Javier A. Salvador, @jsalvadortp
Para un almeriense es duro decir eso de envidio a Granada porque, lo reconozcamos o no, siempre ha existido una cierta rivalidad que no pasa de la anécdota, pero está ahí, en el ADN almeriense. Para que los foráneos se hagan una idea, ese mirar de reojo llega hasta el punto de que tenemos nuestros dichos populares del tipo a ese de que "quien tiene un primo en graná, tiene primo, ni tiene na". Atesoran la Alhambra, la estación de esquí y hasta parece que sierra Nevada sólo es granadina, como las alpujarras, y por si fuera poco ya no sólo nos vacilarán de que tienen Ave, pues ahora también nos van a restregar que ellos ya han puesto fin al festival de los secretos a voces sobre la corrupción urbanística o el tráfico de influencias, algo que en Almería no vamos a conseguir quitarnos de encima pese a que seamos la tierra de un Algarrobico en proceso de derribo. O puede que sí nos quitemos algún día esa espina de la presunta corrupción, porque esa nueva generación que poco a poco renueva la administración de justicia y que en la mayor parte de los casos llega sin hipotecas sociales locales, parece dispuesta a no dejarse impresionar por ninguna vaca sagrada. La Ley es la Ley y los jueces aplican justicia, pero hasta que se llega a ello el camino es largo, muy largo, aunque por ahora ese tren ha llegado a Granada y veremos si continúa hasta Almería.
Al sur de Granada estamos, en cierta medida, acostumbrados a sufrir de tal manera que casi somos el atlético de Madrid en la liga de las provincias de Andalucía. Tenemos un enorme potencial pero por una cosa o por otra, nos alimentamos de sueños y decepciones en la misma proporción y los éxitos, cuando llegan, son proporcionados por la fuerza de la cantera, de la gente de aquí, porque no suelen prodigarse las ayudas externas.
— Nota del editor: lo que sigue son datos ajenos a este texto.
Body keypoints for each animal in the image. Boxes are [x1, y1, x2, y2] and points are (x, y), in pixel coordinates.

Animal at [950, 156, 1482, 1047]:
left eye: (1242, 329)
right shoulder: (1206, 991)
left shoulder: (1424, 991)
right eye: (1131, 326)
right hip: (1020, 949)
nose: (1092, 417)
En Almería miramos con cierto asombro cómo caen por todas partes lo protagonistas de los secretos a voces, esos que han hecho de la política un oficio oscuro pero del que se obtiene un enorme rédito y que han convertido el error de la generalización de la mala imagen de la clase política en su principal escudo. Centros comerciales ilegales, terrenos que supuestamente no se podían edificar en determinadas condiciones convertidos finalmente en urbanizaciones, salinas que estaban en dominio público y sobre las que años antes de que se declaren urbanos se presentaban enormes desarrollos urbanísticos para los que ni tan siquiera existían previsiones de dotación de servicios públicos, acantilados que desaparecen, solares que se compran por cargos políticos antes de ser recalificarlos "por si suena la flauta" y das un pelotazo. Obras públicas que se contratan meses después de que estén hechas y un largo etcétera que emponzoñan el día a día de una provincia que, para más sentimiento atlético, se queda fuera de todas las asociaciones de interés económico entre provincias para aprovechar el nuevo boom turístico que se sabe viene de camino y, además, para quedase unos cuantos años.
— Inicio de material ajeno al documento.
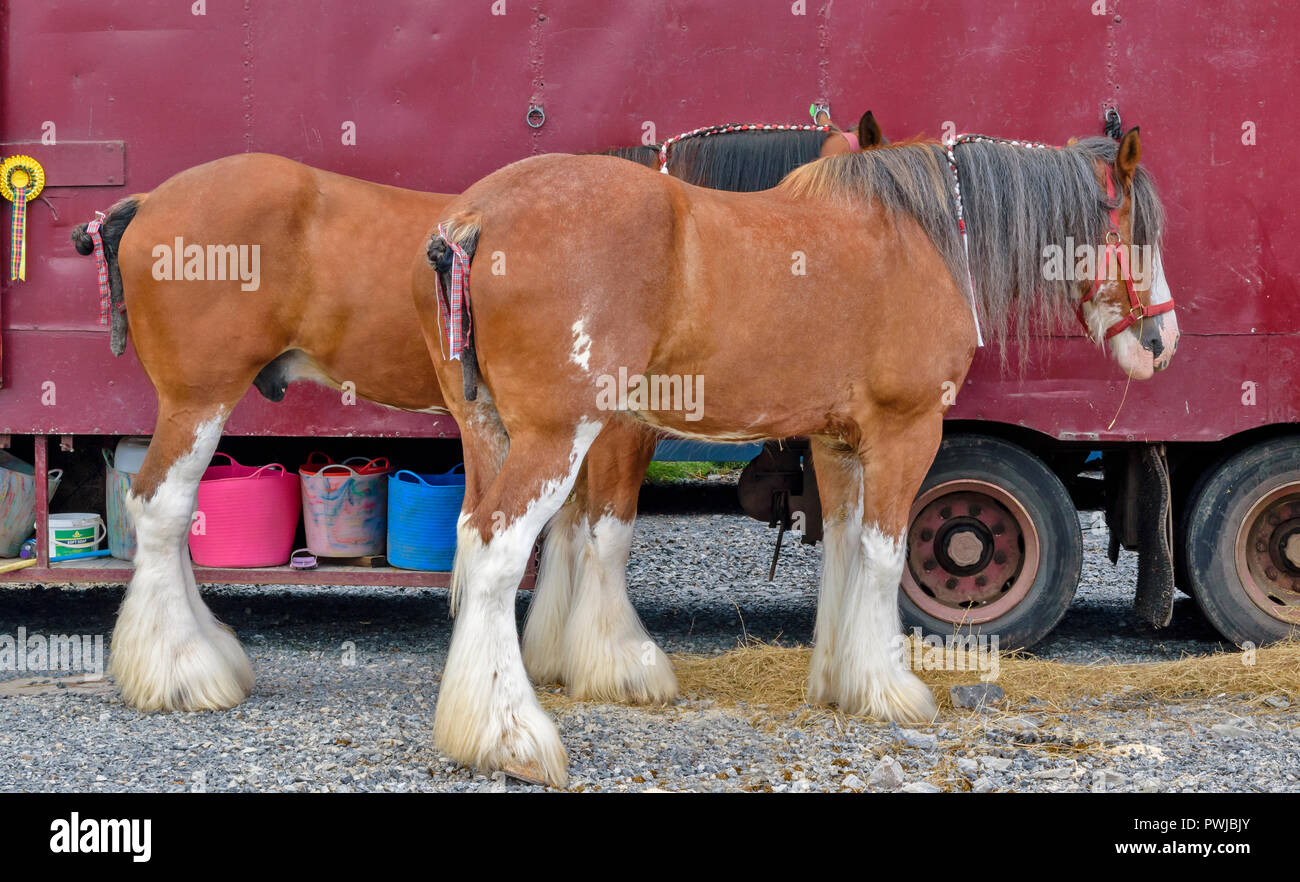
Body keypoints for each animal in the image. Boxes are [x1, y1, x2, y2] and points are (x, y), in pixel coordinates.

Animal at [67, 114, 879, 714]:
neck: (687, 255)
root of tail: (146, 204)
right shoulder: (618, 431)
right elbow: (604, 535)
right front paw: (618, 662)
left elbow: (565, 532)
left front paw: (549, 656)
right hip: (198, 399)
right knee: (162, 510)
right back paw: (183, 671)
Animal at [412, 128, 1180, 786]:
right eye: (1139, 232)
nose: (1161, 343)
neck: (924, 240)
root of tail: (475, 219)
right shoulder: (907, 432)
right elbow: (884, 556)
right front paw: (891, 689)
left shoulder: (838, 443)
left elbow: (842, 548)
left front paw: (843, 682)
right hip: (557, 436)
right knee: (497, 555)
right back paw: (513, 737)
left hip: (490, 433)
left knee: (474, 540)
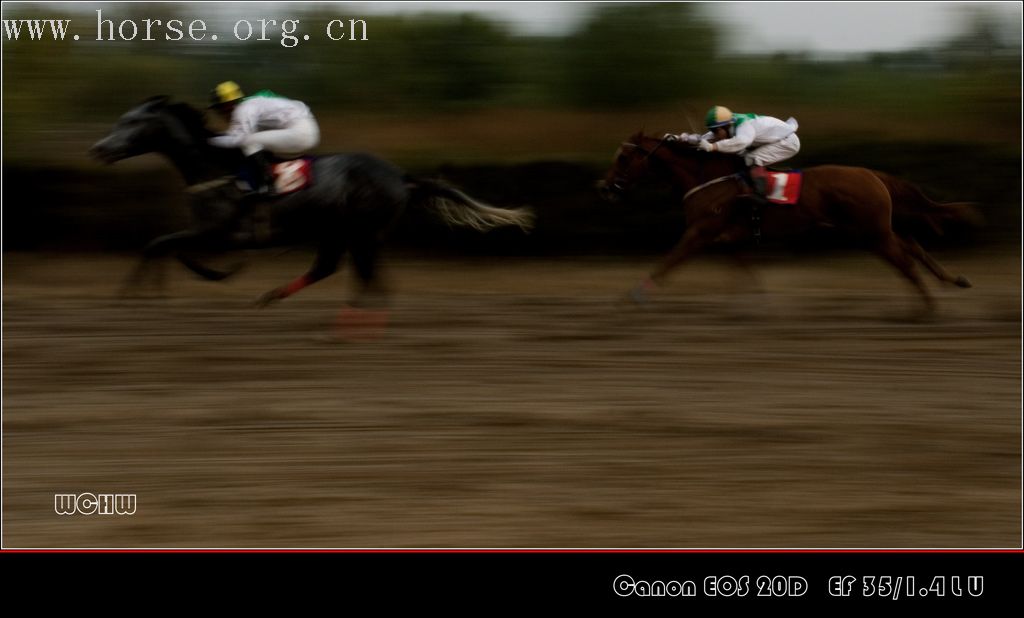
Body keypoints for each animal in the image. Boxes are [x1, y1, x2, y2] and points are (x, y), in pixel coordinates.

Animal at [91, 98, 532, 313]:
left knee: (364, 274)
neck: (214, 168)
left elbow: (161, 244)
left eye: (130, 123)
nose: (99, 148)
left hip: (362, 230)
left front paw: (133, 295)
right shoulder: (210, 232)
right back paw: (276, 298)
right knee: (337, 269)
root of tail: (400, 174)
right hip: (340, 231)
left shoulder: (219, 232)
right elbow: (166, 246)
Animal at [598, 131, 983, 311]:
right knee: (913, 247)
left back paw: (926, 309)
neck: (708, 177)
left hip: (872, 232)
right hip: (874, 230)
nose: (604, 186)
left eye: (623, 158)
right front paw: (754, 304)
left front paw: (631, 297)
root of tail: (872, 174)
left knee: (905, 261)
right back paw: (954, 282)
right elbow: (743, 269)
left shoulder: (700, 232)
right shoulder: (725, 236)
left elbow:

En Almería los secretos a voces se han convertido en extensos seriales en medios de comunicación nacionales. Eso de que cuando el río suena agua lleva aquí nos condena a vivir la sensación de que el día que veamos la riada nos convertirá en el hazmerreír de un Estado que no para de lamerse las heridas de la corrupción popular.
En ocasiones como ésta es cuando tienes la sensación de que Almería está demasiado abajo, en un rincón donde parece que es difícil llegar, porque es muy difícil que el río lleve tanta agua y que nadie oiga como suena.